In yet another experiment, participants were asked to listen to an audio recording in which men and women spoke, but the amount of time given to each varied thanks to editing. Afterward, they were asked about several aspects of the recording, including the division of time between the speakers. But the participants were told there would be a $50 reward for answering the questions accurately, which might be enough to overcome any casual bias in recall.
Finally, the researchers gave participants a set of job applications and employment records for a fictitious company. Each applicant had a different grade point average, college major, race, hometown, and hobby. Whether or not they were “hired” by the company (again, this is all fiction) depended only on the GPA and race, with some people getting hiring decisions that favored whites and others getting decisions that favored minorities. Participants were asked if they noticed anything unusual about the hiring patterns and whether they thought the company should be investigated.
To varying degrees, all of these experiments try to get at what the participants are paying attention to rather than what they think about their perceptions.
If you want to draw conclusions about the connections between beliefs and attention, you have to understand people’s beliefs. To do that, the researchers turned to a set of questions that measured what’s called social dominance orientation. That’s the tendency to accept or actively desire that some groups (generally white males) belong in a dominant position in society. People who score highly on social dominance orientation are more likely to be indifferent to inequalities that conform to their beliefs, since they view that hierarchy as the way things should be.

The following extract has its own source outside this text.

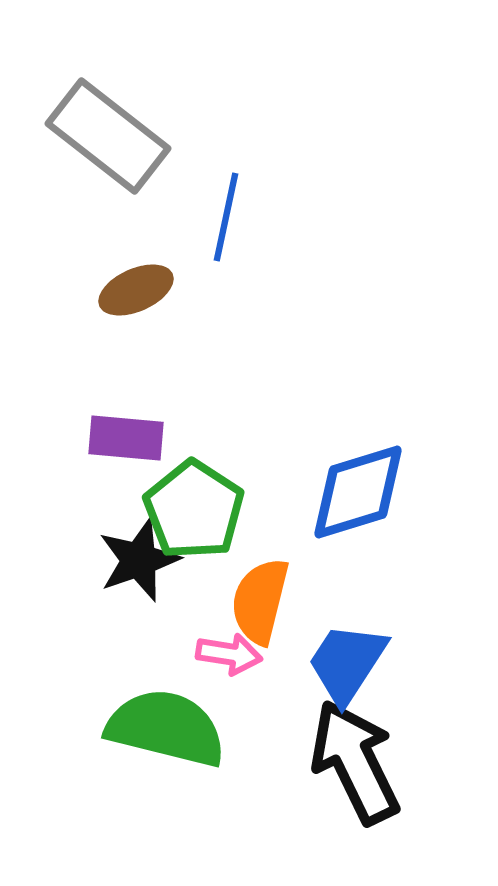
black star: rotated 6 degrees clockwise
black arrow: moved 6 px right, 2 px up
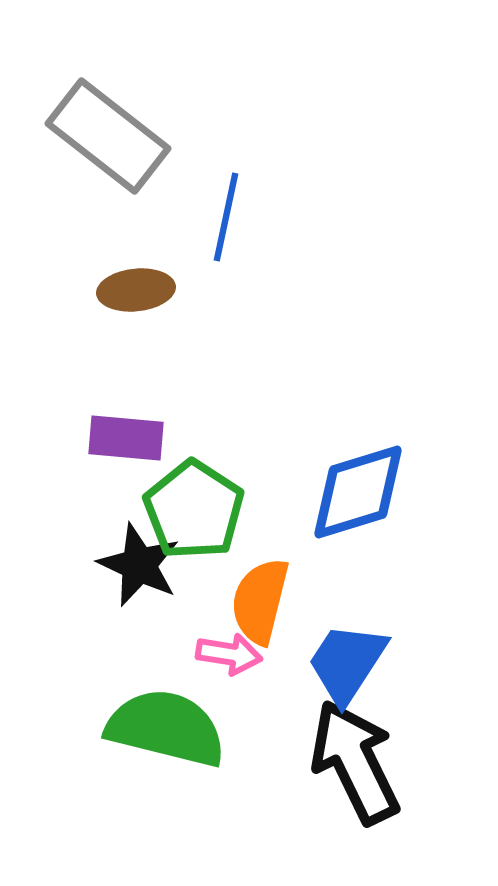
brown ellipse: rotated 18 degrees clockwise
black star: moved 5 px down; rotated 28 degrees counterclockwise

Although there was some difference between individual experiments, there was a clear trend. Those who were more egalitarian in their outlook were more likely to pick up on indications of inequality that disadvantaged minorities and women than those who scored high on social dominance orientation. There was no indication that egalitarians saw inequalities that didn’t exist—which might have shown up in the experiment involving pictures of money—just that they were more likely to pick up on it when it was there.
In a number of experiments, however, the inequality went against traditionally privileged groups, like males. Here, things were a bit more complicated; the gap between egalitarians and those who favored social dominance was much smaller. On the whole, egalitarians were somewhat less likely to notice these inequalities—and sometimes missed them entirely. By contrast, those who favor social dominance were somewhat more likely to notice these inequalities than they were those that disfavored less powerful groups. But in many cases, these differences weren’t statistically significant.
Overall, if you’re looking for a single explanation for why different groups in the US see the same society through different lenses, this isn’t it. The effects, while consistent, were relatively small and probably can’t explain the large divergence in perspectives within the US population. Of course, motivated reasoning still exists and will be layered on top of this effect outside of these experimental conditions, and the two combined could probably explain a lot.
In any case, the results do make clear that we can view the same thing but come away from it having seen different things, in part based on our ideological commitments. So even if someone is aware of our tendency toward motivated reasoning and tries to avoid it, there’s no guarantee they’ll come away with the same impression as someone with different ideological tendencies.